Neues Flüchtlingsdorf hinter dem Altonaer Krankenhaus

Beschlossene Sache: Auf diesem Areal werden Flüchtlingsunterkünfte aufgestellt.

Auf die Zirkusfläche am Holmbrook sollen 200 bis 300 Flüchtlinge ziehen.

Der Bezirk Altona bekommt eine neue Flüchtlingsunterkunft in Othmarschen. Auf dem „Zirkusplatz“ am Holmbrook, hinter den Hausnummern 1-5, sollen Wohncontainer aufgebaut werden, die rund 200 bis 300 Menschen Platz bieten. Die gesamte Grünfläche ist 7.000 Quadratmeter groß, sie wird jedoch nur teilweise genutzt werden.
Wer wird hier wohnen?
Flüchtlinge, die schon länger als drei Monate in Deutschland sind und bisher in Erstunterkünften gelebt haben.
Wie lange wird die Fläche so genutzt?
Angesichts der anhaltenden Flüchtlingssströme aus den Krisengebieten der Welt ist nicht absehbar, wie lang der Standort für Flüchtlingsunterkünfte gebraucht werden wird.
Was ist das für ein Areal?
Es ist teilweise als Grünfläche, Außengebiet-Dauerkleingärten und in einem kleinen Teilbereich als Landschaftsschutzgebiet ausgewiesen. Die Fläche wird sporadisch von Puppentheatern oder Zirkussen genutzt. Das umliegende Gelände ist Wohngebiet.
Wer sind die Nachbarn?
Unter anderem das Restaurant Röperhof, die Asklepios Klinik Altona, die Elbschule für Hörgeschädigte, die Schule Hirtenweg, die Loki-Schmidt-Schule, das Sinus Hospiz.
Wie ist man auf diesen Standort gekommen?
Die Fläche am Holmbrook gehört zu einer Liste von möglichen Standorten, die das Bezirksamt Altona an die Sozialbehörde und an die Behörde für Inneres gemeldet hat. Diese Standorte werden von Behördenmitarbeitern geprüft. Danach wird entschieden, ob sie für eine Erstunterkunft oder eine Folgeunterkunft geeignet sind.
Wie gehts weiter?
Sobald die ersten Planungen und Zeitabläufe feststehen, voraussichtlich in der zweiten Dezemberwoche, wird es eine öffentliche Informationsveranstaltung geben.

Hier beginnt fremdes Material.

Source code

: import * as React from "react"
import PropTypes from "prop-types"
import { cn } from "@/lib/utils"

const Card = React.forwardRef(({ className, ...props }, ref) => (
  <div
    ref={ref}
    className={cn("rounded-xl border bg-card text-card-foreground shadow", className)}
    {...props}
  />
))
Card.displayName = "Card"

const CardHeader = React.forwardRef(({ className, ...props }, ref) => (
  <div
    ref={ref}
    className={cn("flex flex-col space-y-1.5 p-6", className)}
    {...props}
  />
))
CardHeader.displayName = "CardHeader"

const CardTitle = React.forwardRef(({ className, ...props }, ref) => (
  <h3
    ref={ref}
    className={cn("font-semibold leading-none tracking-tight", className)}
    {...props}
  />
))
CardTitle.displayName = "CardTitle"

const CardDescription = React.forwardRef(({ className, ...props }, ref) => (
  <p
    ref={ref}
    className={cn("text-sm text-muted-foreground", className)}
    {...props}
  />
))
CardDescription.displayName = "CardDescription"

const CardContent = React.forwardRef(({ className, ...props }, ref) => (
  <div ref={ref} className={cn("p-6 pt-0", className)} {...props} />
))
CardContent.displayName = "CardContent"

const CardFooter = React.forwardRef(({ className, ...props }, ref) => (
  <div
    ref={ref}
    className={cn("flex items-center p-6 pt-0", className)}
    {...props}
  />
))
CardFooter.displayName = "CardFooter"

Baubeginn soll im Januar sein, Fertigstellung im ersten Quartal 2015.
Wie reagiert die Altonaer Politik?
Quer durch die Fraktionen sauer, weil die Entscheidung ohne jede Beteiligung der Anwohner oder der politischen Vertreter gefallen ist. Deswegen wollen die Altonaer Politiker auch die Infoveranstaltung den Behörden überlassen: „Die Bevölkerung veralbern - das soll die Behörde selbst.“
Was sagt Altonas Bezirksamtsleiterin Dr. Liane Melzer?
„Ich kann die Zurückhaltung der Politik verstehen, aber die Not ist groß, wir müssen Flächen schnell zur Verfügung stellen. Wie die Altonaer den Flüchtlingen bisher mit ehrenamtlicher Unterstützung zur Seite stehen, veranlasst mich zu tiefster Dankbarkeit.“

❱❱❱ www.hamburg.de/fluechtlinge

Flüchtlingsbeirat
Der Sozialausschuss der Bezirksversammlung Altona hat einen neuen Flüchtlingsbeirat ins Leben gerufen. Dabei sind: Josiane Kieser, CDU; Yusuf Uzundag, Grüne, Horst Schneider, Linke, und Ilona Schulz-Müller, SPD, als Koordinatorin. Der Beirat soll Fragen und Themen in den Flüchtlingsdörfern in Altona frühzeitig erkennen, die Einrichtungen besuchen und sich mit den Verantwortlichen und der Behörde beraten, mit anderen Flüchtlingsbeiräten und mit ehrenamtlichen Helfern Kontakt aufnehmen und Themen in den Sozialausschuss tragen.